Solution for 12.50 is what percent of 100:

12.50:100*100 =

(12.50*100):100 =

1250:100 = 12.5

Now we have: 12.50 is what percent of 100 = 12.5

Question: 12.50 is what percent of 100?

Percentage solution with steps:

Step 1: We make the assumption that 100 is 100% since it is our output value.

Step 2: We next represent the value we seek with {x}.

Step 3: From step 1, it follows that {100\%}={100}.

Step 4: In the same vein, {x\%}={12.50}.

Step 5: This gives us a pair of simple equations:

{100\%}={100}(1).

{x\%}={12.50}(2).

Step 6: By simply dividing equation 1 by equation 2 and taking note of the fact that both the LHS
(left hand side) of both equations have the same unit (%); we have

\frac{100\%}{x\%}=\frac{100}{12.50}

Step 7: Taking the inverse (or reciprocal) of both sides yields

\frac{x\%}{100\%}=\frac{12.50}{100}

\Rightarrow{x} = {12.5\%}

Therefore, {12.50} is {12.5\%} of {100}.

Solution for 100 is what percent of 12.50:

100:12.50*100 =

(100*100):12.50 =

10000:12.50 = 800

Now we have: 100 is what percent of 12.50 = 800

Question: 100 is what percent of 12.50?

Percentage solution with steps:

Step 1: We make the assumption that 12.50 is 100% since it is our output value.

Step 2: We next represent the value we seek with {x}.

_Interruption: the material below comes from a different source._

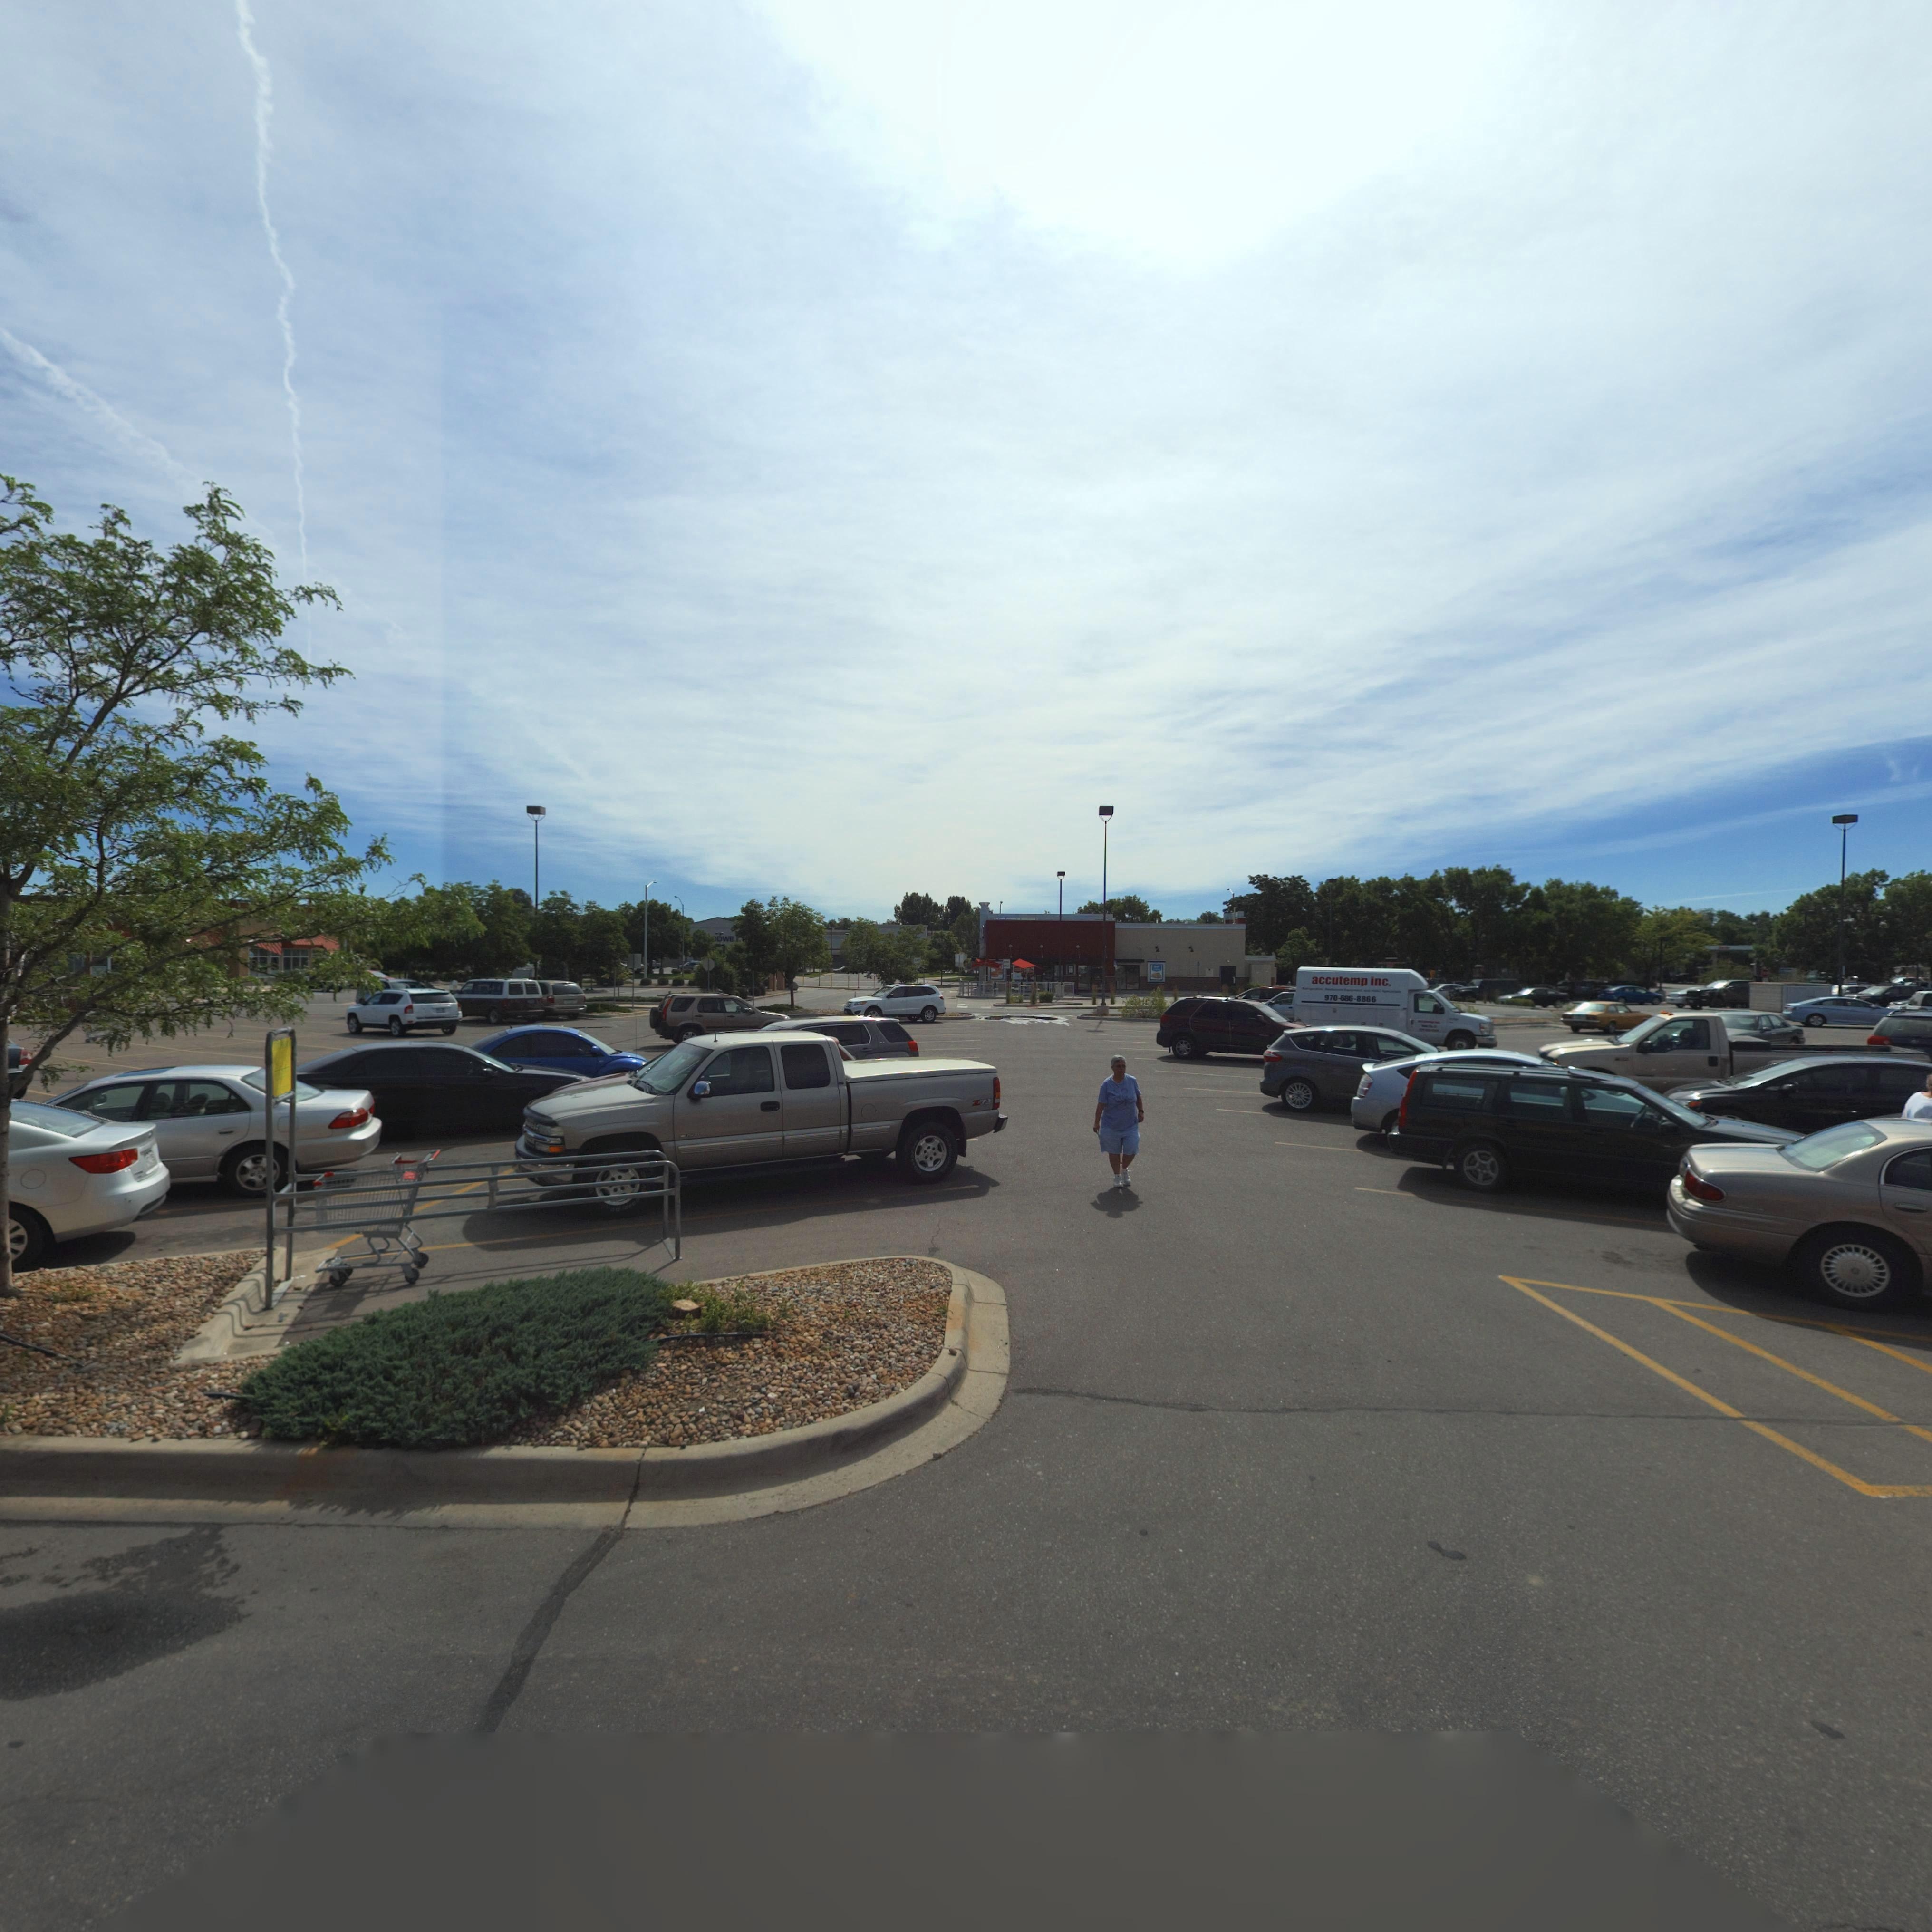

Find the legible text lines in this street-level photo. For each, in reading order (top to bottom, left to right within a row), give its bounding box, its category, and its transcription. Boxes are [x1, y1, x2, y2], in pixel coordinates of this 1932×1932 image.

Step 3: From step 1, it follows that {100\%}={12.50}.

Step 4: In the same vein, {x\%}={100}.

Step 5: This gives us a pair of simple equations:

{100\%}={12.50}(1).

{x\%}={100}(2).

Step 6: By simply dividing equation 1 by equation 2 and taking note of the fact that both the LHS
(left hand side) of both equations have the same unit (%); we have

\frac{100\%}{x\%}=\frac{12.50}{100}

Step 7: Taking the inverse (or reciprocal) of both sides yields

\frac{x\%}{100\%}=\frac{100}{12.50}

\Rightarrow{x} = {800\%}

Therefore, {100} is {800\%} of {12.50}.